Schools SHOULD be run as businesses.

I ran a business for almost 20 years so I think I understand some things about how to do it.

The business leaders who complain that schools should be run more like businesses don’t get it.

They don’t get it so much that I don’t understand how they stay in business.

The people who oppose running schools like businesses also don’t get it.

They think that schools run like businesses will be even more like factories than schools are already.

Here’s the problem in a nutshell: the folks talking about running schools believe their customers are their product.

All businesses have at least one product.
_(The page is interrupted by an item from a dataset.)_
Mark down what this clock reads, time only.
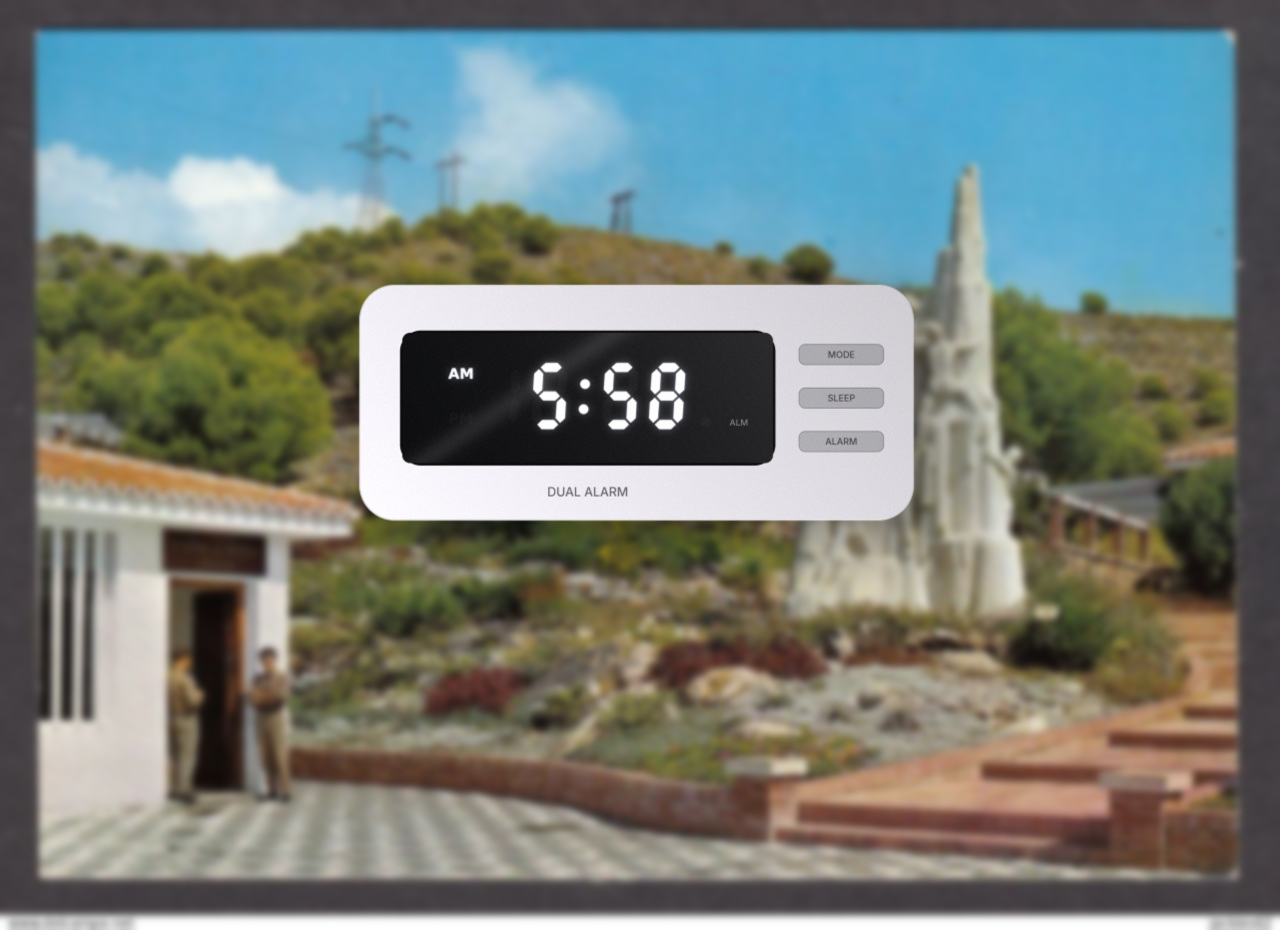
5:58
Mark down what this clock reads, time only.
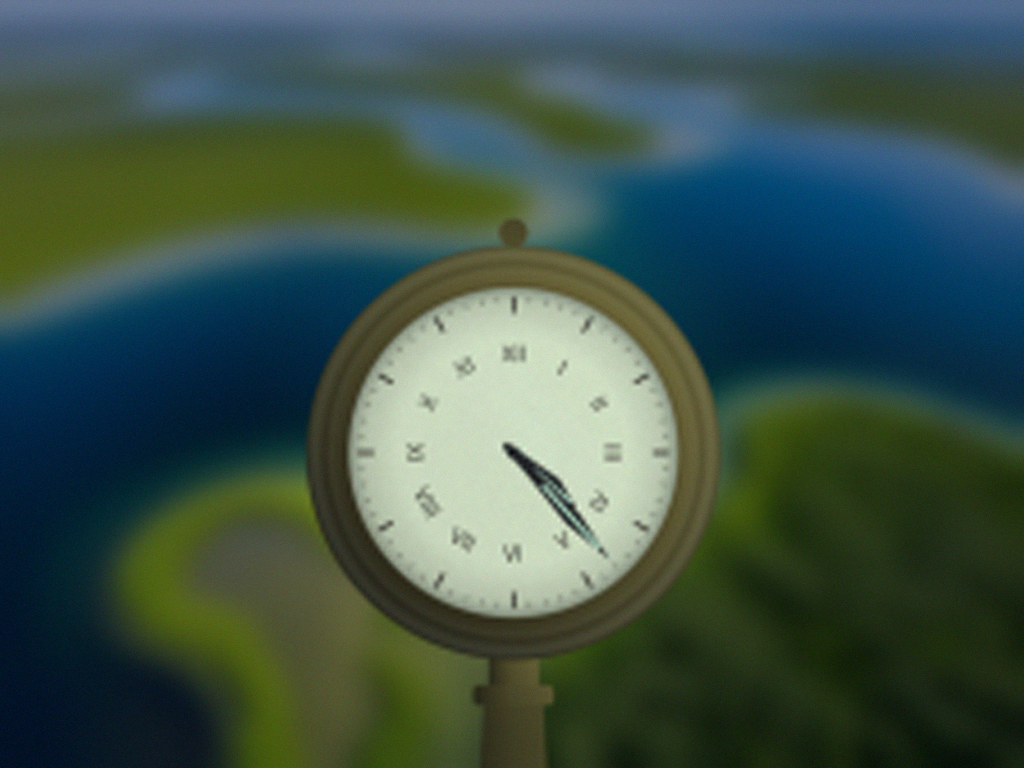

It may be cars, or widgets or accounting services, whatever.

All businesses that want to stay in business also have customers who buy or rent those products.

It is essential, in business and in the rest of life, that products and customers, both essential for business survival, are not the same thing.

Any smart businessperson will be able to tell the product and the customer apart.

Actually, there are a lot of not-so-smart business people who can also tell you what their products are and who their customers are.

It really isn’t that hard to do.

But, somehow, the people who insist that schools should be run like businesses can’t.

They think their customers are their product. I have no idea who they think their customers are.

The school-as-business advocates cling to an industrial model of school.

This industrial model emerged in the last part of the 19th Century and the early-to-mid parts of the 20th century to teach children who grew up on farms, children who grew up in other countries, and the children who grew up on farms in other countries how to be good, obedient, factory workers.

The industrial model of schools taught and teaches how to be in place at the assigned time, not a big farm skill but essential in industry.

The industrial model teaches how to follow directions, also useful in industry.

The industrial model also teaches how to produce on a rigid schedule, and we all know that assembly lines move on a rigid schedule.

Despite all the talk that schools are bad, they actually are exceedingly good at doing what they were designed to do: take in raw youths and produce compliant, punctual workers.

The problem is that our schools are designed to feed students into the industries that America no longer has.

All those jobs that initially moved to Japan and more recently to China, Vietnam and India not only led to the decline of industrial centers like Detroit, Youngstown, Ohio, and Gary, Indiana, they have led to the obsolescence of the American model of education.

Now there are various efforts to “reform” schools in some way.

Most of these efforts, charter schools and the like, are small adjustments in a model that more and more people say needs a major overhaul at the minimum.

In any case, these charter schools have come into existence to give students, guided by their parents, choices about where to go to school.

Competition, it is claimed, will force public schools to become better.

In other words, public schools, private schools, parochial schools and charter schools are all competing for the same student just like McDonalds, Burger King, Wendy’s and Five Guys are all competing for the same stomach.

Those folks who say schools should be run like businesses still think of the student as their product even though their customer, industry, has fled to the hinterlands and is unlikely to return no matter how compliant the students schools create.

The student who used to be the product of the school system is now the consumer, the customer.

So I think it is now essential to run schools like businesses.

Schools-as-businesses now need to focus on the student, figure out what the student wants, how much of it they want, in what kind of package, and where they want to buy it.

Schools and school systems need to sell themselves to their customers the same way Chevy, Ford and Toyota have to sell to drivers.

Now the problem of keeping students in high school is a marketing and management problem, not a legislative one.

Now creating schools that students want to attend will take more than new packaging and other tweaks.

It will take new products, new formulas and new locations.

This is big.

It’s like the day after Thanksgiving for retailers, now get the customers to come to your school.